The specter of two 'isms'
By Jim Lobe
http://atimes.com/atimes/Front_Page/GG09Aa05.htmlWASHINGTON - With US citizens marking their annual celebration of patriotism on July 4, they might do well to also ponder the specter of two other "isms" - nationalism and militarism - that threaten the country's durability and strength.
Both have been addressed by two important books published over the past year. America Right or Wrong: An Anatomy of American Nationalism, by Financial Times columnist Anatol Lieven, warns that the US polity is turning its back on the civic patriotism of the "American creed" of liberty, the rule of law and political egalitarianism in favor of an "American antithesis", a radical and vengeful nationalism that recalls the worst tendencies and mistakes of Germany just before World War I.

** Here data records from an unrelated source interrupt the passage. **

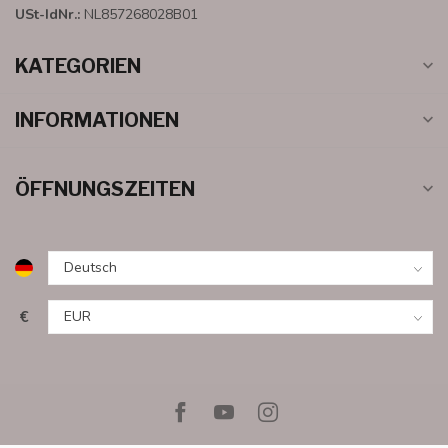
USt-IdNr.:
NL857268028B01
KATEGORIEN
INFORMATIONEN
ÖFFNUNGSZEITEN
€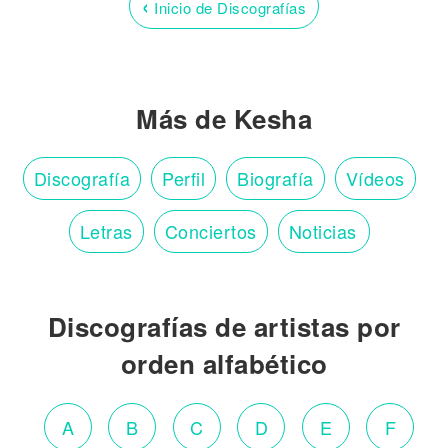
‹
Inicio de Discografías
Más de Kesha
Discografía
Perfil
Biografía
Vídeos
Letras
Conciertos
Noticias
Discografías de artistas por
orden alfabético
A
B
C
D
E
F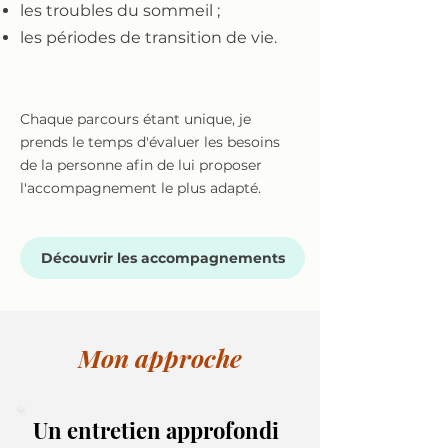
les troubles du sommeil ;
les périodes de transition de vie.
Chaque parcours étant unique, je
prends le temps d'évaluer les besoins
de la personne afin de lui proposer
l'accompagnement le plus adapté.
Découvrir les accompagnements
Mon approche
Un entretien approfondi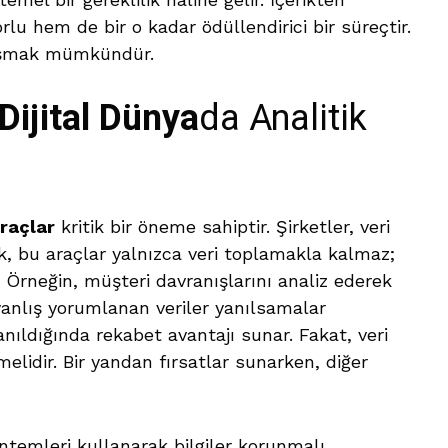
 hem de bir o kadar ödüllendirici bir süreçtir.
ulaşmak mümkündür.
Dijital Dünya
da Analitik
araçlar
kritik bir öneme sahiptir. Şirketler, veri
, bu araçlar yalnızca veri toplamakla kalmaz;
 Örneğin, müşteri davranışlarını analiz ederek
 yanlış yorumlanan veriler yanılsamalar
lanıldığında rekabet avantajı sunar. Fakat, veri
elidir. Bir yandan fırsatlar sunarken, diğer
temleri kullanarak bilgiler korunmalı.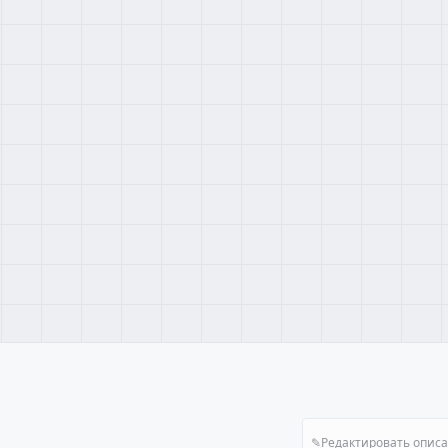
✎
Редактировать опис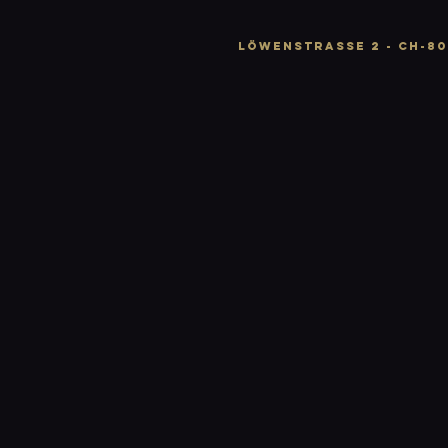
LÖWENSTRASSE 2 - CH-80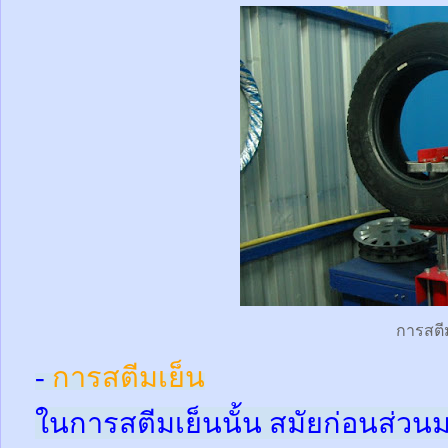
การสตี
-
การสตีมเย็น
ในการสตีมเย็นนั้น สมัยก่อนส่ว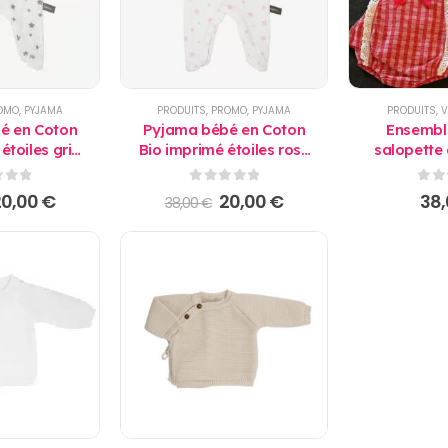
OMO
,
PYJAMA
PRODUITS
,
PROMO
,
PYJAMA
PRODUITS
,
V
é en Coton
Pyjama bébé en Coton
Ensembl
étoiles gris
Bio imprimé étoiles rose
salopette
lis
Kadolis
bébé
 5
0
sur 5
0
su
e
Le
Le
Le
20,00
€
20,00
€
38
38,00
€
rix
prix
prix
prix
nitial
actuel
initial
actuel
tait :
est :
était :
est :
8,00 €.
20,00 €.
38,00 €.
20,00 €.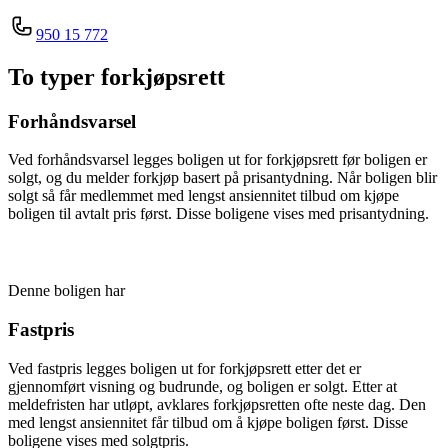
950 15 772
To typer forkjøpsrett
Forhåndsvarsel
Ved forhåndsvarsel legges boligen ut for forkjøpsrett før boligen er
solgt, og du melder forkjøp basert på prisantydning. Når boligen blir
solgt så får medlemmet med lengst ansiennitet tilbud om kjøpe
boligen til avtalt pris først. Disse boligene vises med prisantydning.
Denne boligen har
Fastpris
Ved fastpris legges boligen ut for forkjøpsrett etter det er
gjennomført visning og budrunde, og boligen er solgt. Etter at
meldefristen har utløpt, avklares forkjøpsretten ofte neste dag. Den
med lengst ansiennitet får tilbud om å kjøpe boligen først. Disse
boligene vises med solgtpris.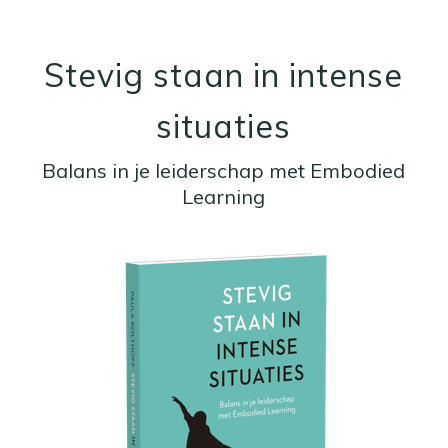
Stevig staan in intense
situaties
Balans in je leiderschap met Embodied
Learning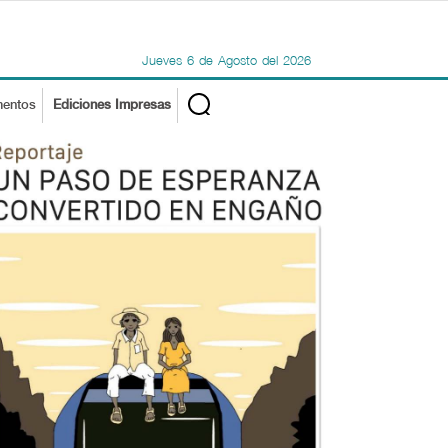
Jueves
6
de
Agosto
del
2026
mentos
Ediciones Impresas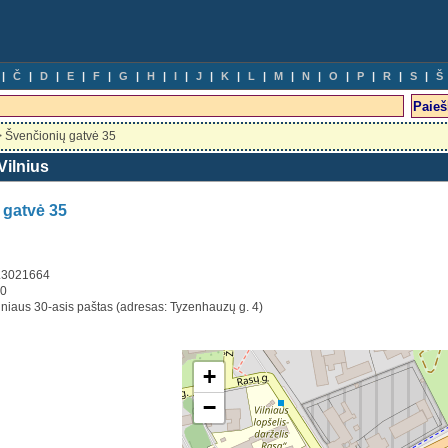
Č
D
E
F
G
H
I
J
K
L
M
N
O
P
R
S
Š
 Švenčionių gatvė 35
Vilnius
 gatvė 35
5.3021664
50
ilniaus 30-asis paštas (adresas: Tyzenhauzų g. 4)
+
−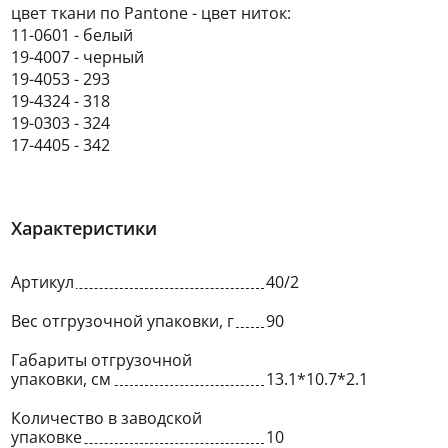
цвет ткани по Pantone - цвет ниток:
11-0601 - белый
19-4007 - черный
19-4053 - 293
19-4324 - 318
19-0303 - 324
17-4405 - 342
Характеристики
Артикул
40/2
Вес отгрузочной упаковки, г
90
Габариты отгрузочной
упаковки, см
13.1*10.7*2.1
Количество в заводской
упаковке
10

The New American Militarism: How Americans are Seduced by War, by retired army Colonel Andrew Bacevich, contends that the country's recent love affair with force and exaltation of the soldier threaten both the military institution, as policymakers expect it to solve ever more problems, but also the republican ideals on which the US was founded.
"Of all the enemies of public liberty," Bacevich quotes former president James Madison as writing in 1795, "war is perhaps the most to be dreaded, because it comprises and develops the germ of every other ... No nation could preserve its freedom in the midst of continual warfare."